A collegial power struggle is under way within the House Armed Services Committee, where Rep. Charles E. Bennett (D-Fla.) wants to trade his long-held chairmanship of the seapower subcommittee to run the procurement subcommittee, chaired by Rep. Samuel S. Stratton (D-N.Y.).

Stratton, however, is telling colleagues he wants to remain as chairman of procurement. Under House rules, the most senior member--in this case, Bennett--expresses his subcommittee preference in a caucus of fellow Democrats, who then vote by secret ballot on whether to grant it. The vote on this is scheduled for Wednesday.

If Bennett gets his wish and goes from seapower to procurement, Stratton would be next in the seniority line to pick another subcommittee chairmanship. His options include seapower and investigations.

Because of retirements, Reps.
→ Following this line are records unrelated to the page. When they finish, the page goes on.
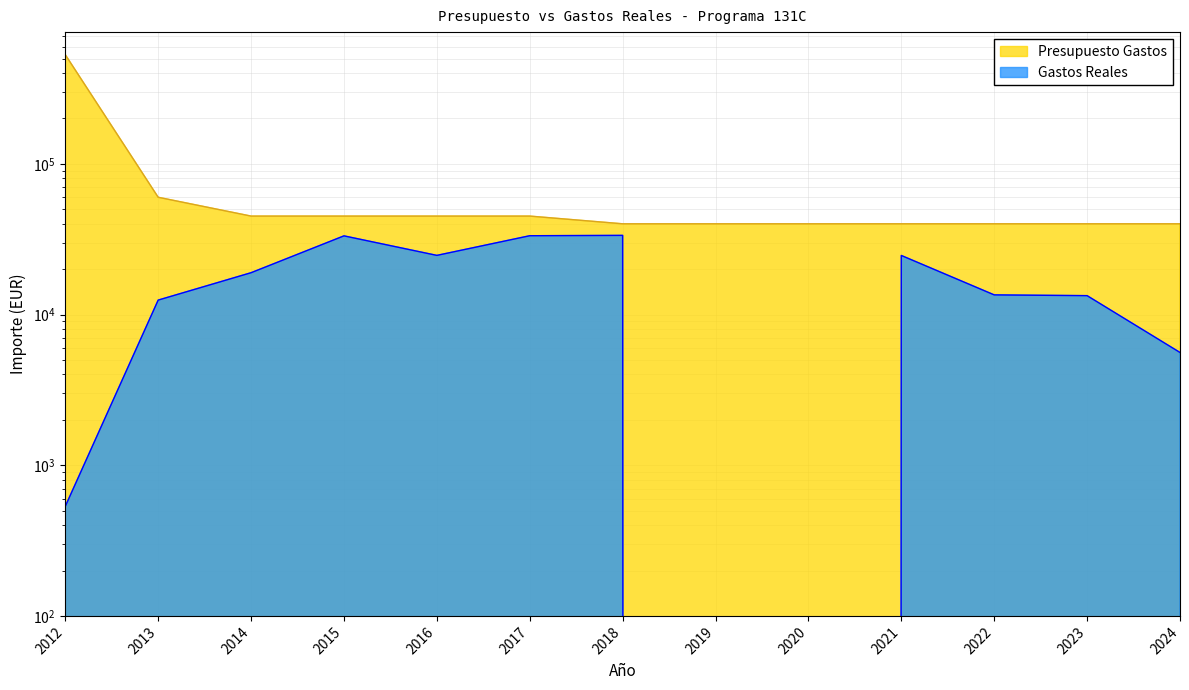

What is the difference between the highest and lowest values at 2012?

529466.6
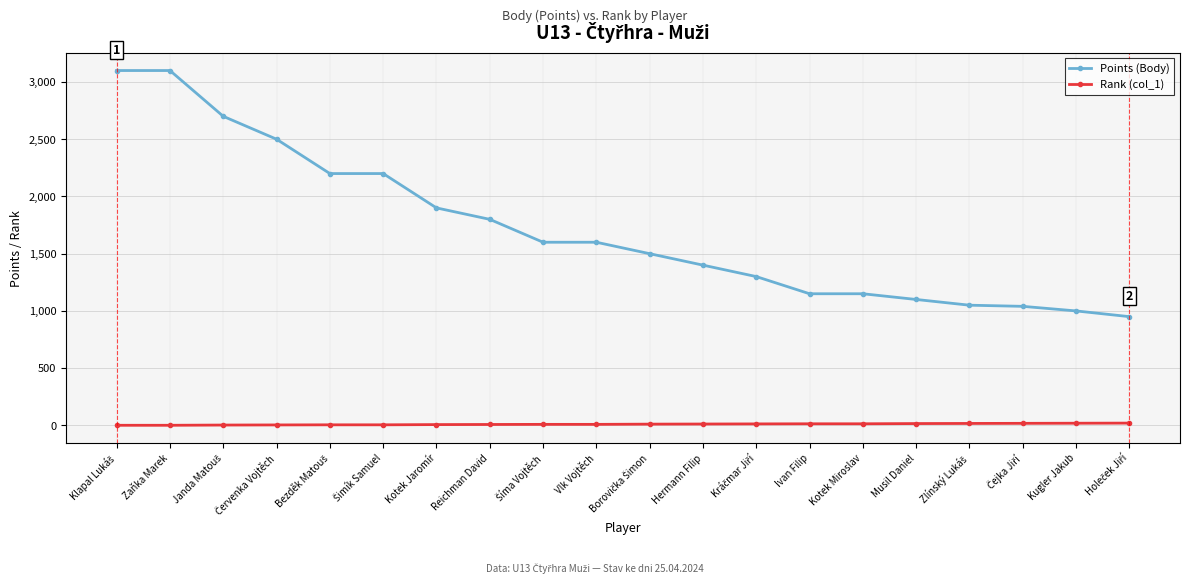

List the series in order of their peak value, lowest first.

Rank (col_1), Points (Body)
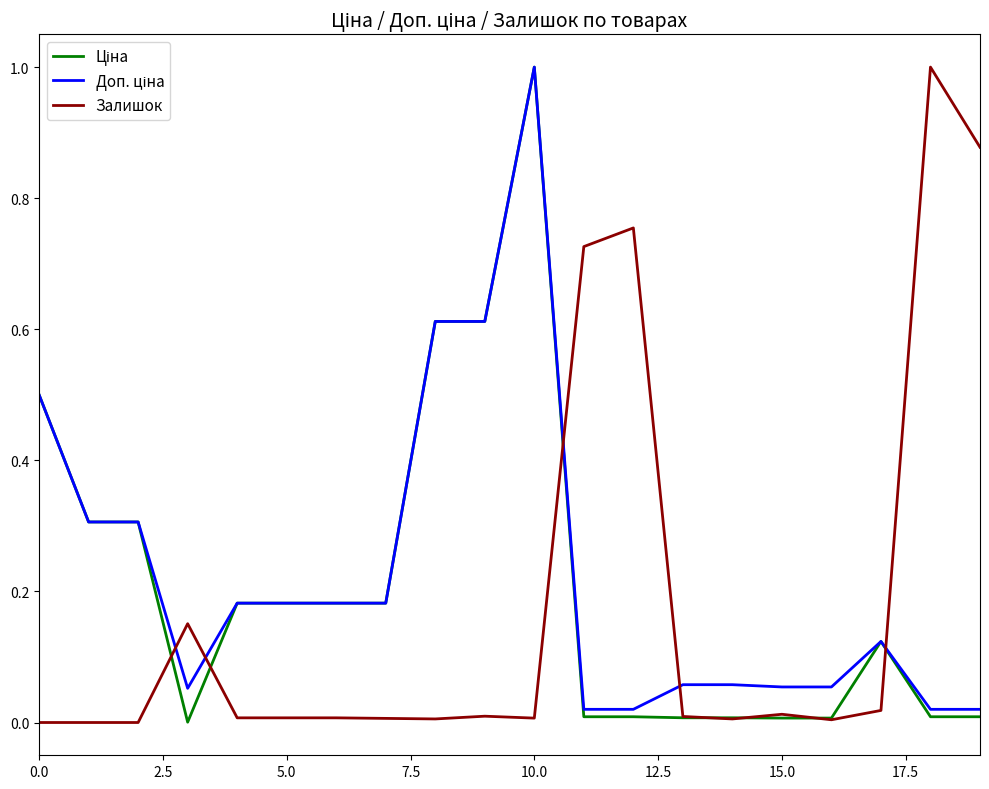

What is the greatest value displayed?

1.0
Les Aspin (D-Wis.) and Ronald V. Dellums (D-Calif.) are in line to get subcommittee chairmanships on the Armed Services Committee. What they get depends on what the more senior chairmen choose.

The subcommittees on military personnel, on readiness and on military installations are the leading possibilities.

As one of the Navy's strongest congressional allies in his role as seapower subcommittee chairman, Bennett has been a champion of the 600-ship fleet.

One reason he wants to change, according to those who know him well, is to broaden his knowledge against the day he becomes chairman of the Armed Services Committee. He is second in seniority among Democrats after Rep. Melvin Price (D-Ill.), 78, the chairman.

If Bennett becomes chairman of the procurement subcommittee, as is likely, he will be in a position to play a major role on the MX missile. He voted against giving President Reagan funds to put the MX into production last year when the Pentagon was advocating the controversial "Dense Pack" deployment scheme now under review.

Price voted for MX production funding.